COMP3430 / COMP8430 Data wrangling
Lab 6: Evaluation for Record Linkage
Objectives of this lab
● Today’s lab is the fourth in a series of five labs during which we will gradually build a complete record linkage system.
● We will be working with different evaluation measures and learn how they work and why they are important in the RL process.
● Completion of the evaluation module in the overall system.
Outline of this lab
● Learn how different evaluation measures work
● Implement different evaluation measures
● Explore and experiment with different evaluation measures
● Summary
Preliminaries
● Before you begin, aim to review lecture 19 if you have not already viewed them.
● Go back over the work from lab 5 and remind yourself what we were doing and how the overall program is structured.
● You can download the classification module with sample solutions in week 8 and use it with your RL program if you find difficulties implementing the required classification techniques.
What is evaluation?
● This week we focus on the next step in the linkage process, evaluation.
● The aim of a evaluation metric is to measure the performance of a RL process and see how well it has linked the data sets.
● Why do you think we need different evaluation measures and are they equally important?
How to evaluate a linkage process
● Before we begin let us see how different evaluation metrics work.

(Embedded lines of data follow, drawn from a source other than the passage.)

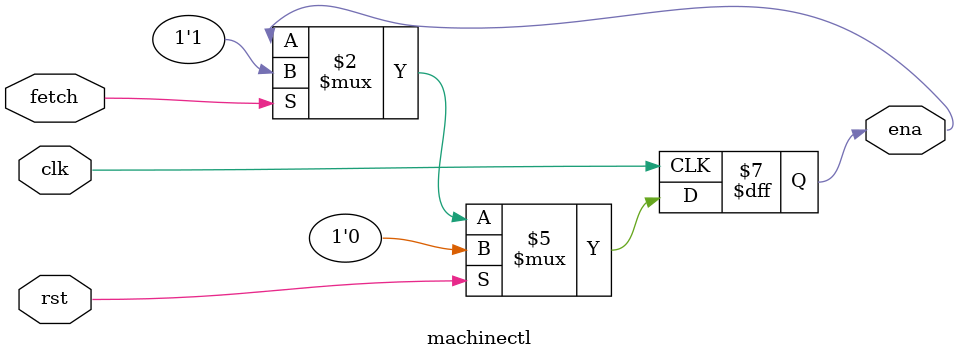
<source format=v>

/*-----------------------------------------------\
 --         

The state controller receives the reset signal rst, 
which is valid to control the output ena to 0, 
and fetch, which is valid to control ena to 1.

--
\-----------------------------------------------*/

module machinectl (
 	input clk,    // Clock
 	input rst,  
 	input fetch,

 	output reg ena 
 );
	always @(posedge clk) begin : proc_ena
		if(rst) begin
			ena <= 0;
		end else if (fetch) begin
			ena <= 1;
		end 
	end
 
 endmodule 

</source>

The evaluation measures are described in lecture 19.
Predicted Matches
Predicted Non-matches
True Matches
1,000
400
True Non-matches
600
8,000
Predicted Matches
Predicted Non-matches
True Matches
1,200
200
True Non-matches
800
7,800
● See if you can calculate the following measures from the above two confusion matrices:
1. Accuracy
2. Precision 3. Recall
How to evaluate a linkage process
● Accuracy= (TP+TN)/(TP+FP+FN+TN) = 1000 + 8000 / 10000
= 0.9
● Precision = TP / (TP + FP)
= 1000 / (1000 + 600)
= 0.625
● Recall = TP/(TP+FN)
= 1000 / (1000 + 400) = 0.7143
Predicted Matches
Predicted Non-matches
True Matches
1,000 (TP)
400 (FN)
True Non-matches
600 (FP)
8,000 (TN)
How to evaluate a linkage process
● Accuracy= (TP+TN)/(TP+FP+FN+TN) = 1200 + 7800 / 10000
= 0.9
● Precision = TP / (TP + FP)
= 1200 / (1200 + 800)
= 0.6
● Recall = TP/(TP+FN)
= 1200 / (1200 + 200) = 0.8571
Predicted Matches
Predicted Non-matches
True Matches
1,200 (TP)
200 (FN)
True Non-matches
800 (FP)
7,800 (TN)
Implement different evaluation measures
● Now start looking at evaluation.py and explore how the evaluation functions work (inputs, return values, etc.).
● We have already provided two evaluation functions, accuracy() and reduction_ratio().

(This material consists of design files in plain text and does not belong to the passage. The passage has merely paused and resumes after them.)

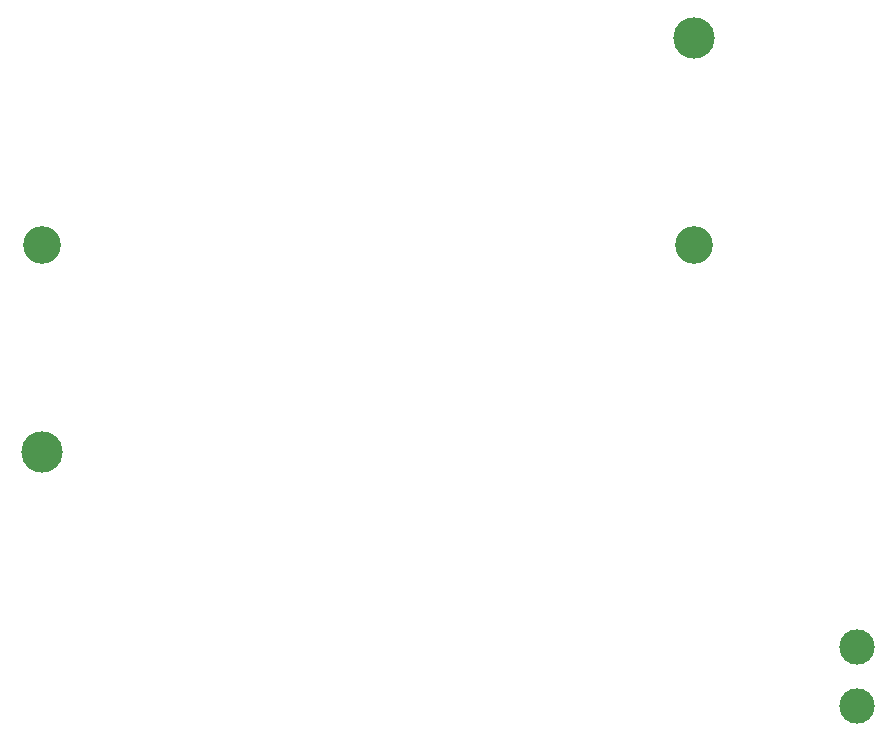
<source format=gbs>
G04 #@! TF.GenerationSoftware,KiCad,Pcbnew,(5.1.10)-1*
G04 #@! TF.CreationDate,2021-12-10T13:20:38-08:00*
G04 #@! TF.ProjectId,BQ298xyz,42513239-3878-4797-9a2e-6b696361645f,rev?*
G04 #@! TF.SameCoordinates,Original*
G04 #@! TF.FileFunction,Soldermask,Bot*
G04 #@! TF.FilePolarity,Negative*
%FSLAX46Y46*%
G04 Gerber Fmt 4.6, Leading zero omitted, Abs format (unit mm)*
G04 Created by KiCad (PCBNEW (5.1.10)-1) date 2021-12-10 13:20:38*
%MOMM*%
%LPD*%
G01*
G04 APERTURE LIST*
%ADD10C,3.000000*%
%ADD11C,3.500000*%
%ADD12C,3.200000*%
G04 APERTURE END LIST*
D10*
X190900000Y-121000000D03*
X190900000Y-126000000D03*
D11*
X177074999Y-69484999D03*
D12*
X177074999Y-86984999D03*
D11*
X121874999Y-104484999D03*
D12*
X121874999Y-86984999D03*
M02*

</source>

● Run the RL program with different settings and see what the output of these two functions look like and how they perform.
● Now try to implement the other evaluation metrics as required in the lab tutorial document.
Questions to consider
● Are there any measures that are not useful, either because they are always extremely high, or low, or difficult to calculate, etc?
● What is the impact of the data quality on the linkage results? Does this vary depending on which functions you use for the blocking, comparison, and classification steps?
● What effect do the different blocking techniques have on the final record linkage results?
● Extra task – Run the RL program with different data sets provided.
Summary
● In this lab we implemented different evaluation measures and learnt how they can be used in the RL program to evaluate it performs.
● Make sure to complete any unfinished work in this module before you come to the next lab.
● In the next lab we will be conducting experiments with more data sets with different sizes and data quality.